To be fair, the Tanishq ad also got a lot of support - ad associations said there was a need to strengthen and safeguard the fundamental right to express and several people on and off social media vowed to buy jewellery from the brand as a show of solidarity.
"The love on social media has been more than the hate," Amit Akali, who made the ad, said in a recent interview.
It was "organic and unprogrammed", he added, unlike the trolling which is known to be driven by bots and other fake accounts.

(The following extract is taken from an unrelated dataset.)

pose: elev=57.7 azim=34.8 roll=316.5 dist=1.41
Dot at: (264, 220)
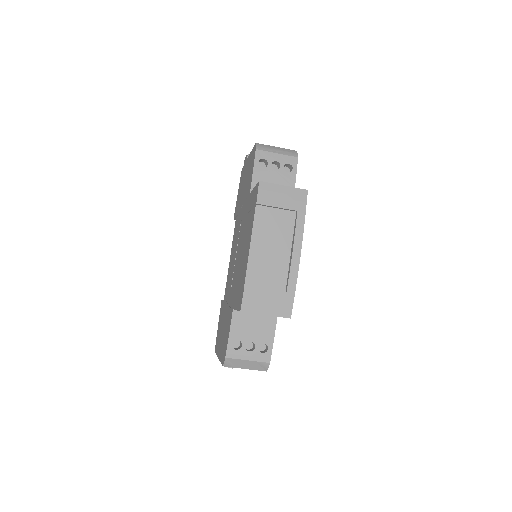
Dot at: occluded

Mr Akali said he expected the ad to spark conversations, not controversy: "This is the reality of many of our lives. I am a Hindu-Sikh, married to a Parsi."
And that's what he wanted to bring to the ad which was part of a larger campaign called Ekatvam, or unity, about coming together during tough times, he added.
Tanishq is no stranger to bold ads and has been known for progressive campaigns. Mr Haque and others who work in advertising told the BBC that a campaign of this size would have been cleared by top executives. But it appears that no-one saw this coming.
The decision to pull the ad has also sparked criticism, with one journalist calling Ratan Tata, the 82-year-old former chairman of the Tata group, spineless on Twitter.
But "advertising is politics", wrote columnist Santosh Desai, saying that companies needed to "wake up to this reality".
And in today's India, interfaith marriages are deeply political. They have never been the norm but they aren't unheard of either. In fact, the row saw several interfaith couples speaking out in support of the ad, a sign of how many people it spoke to.
"That's the beauty of this country," says Mr Haque, himself a Muslim married to a Hindu. "It's not just about interfaith marriage. Every meal I eat is interfaith. Every memory of mine is interfaith."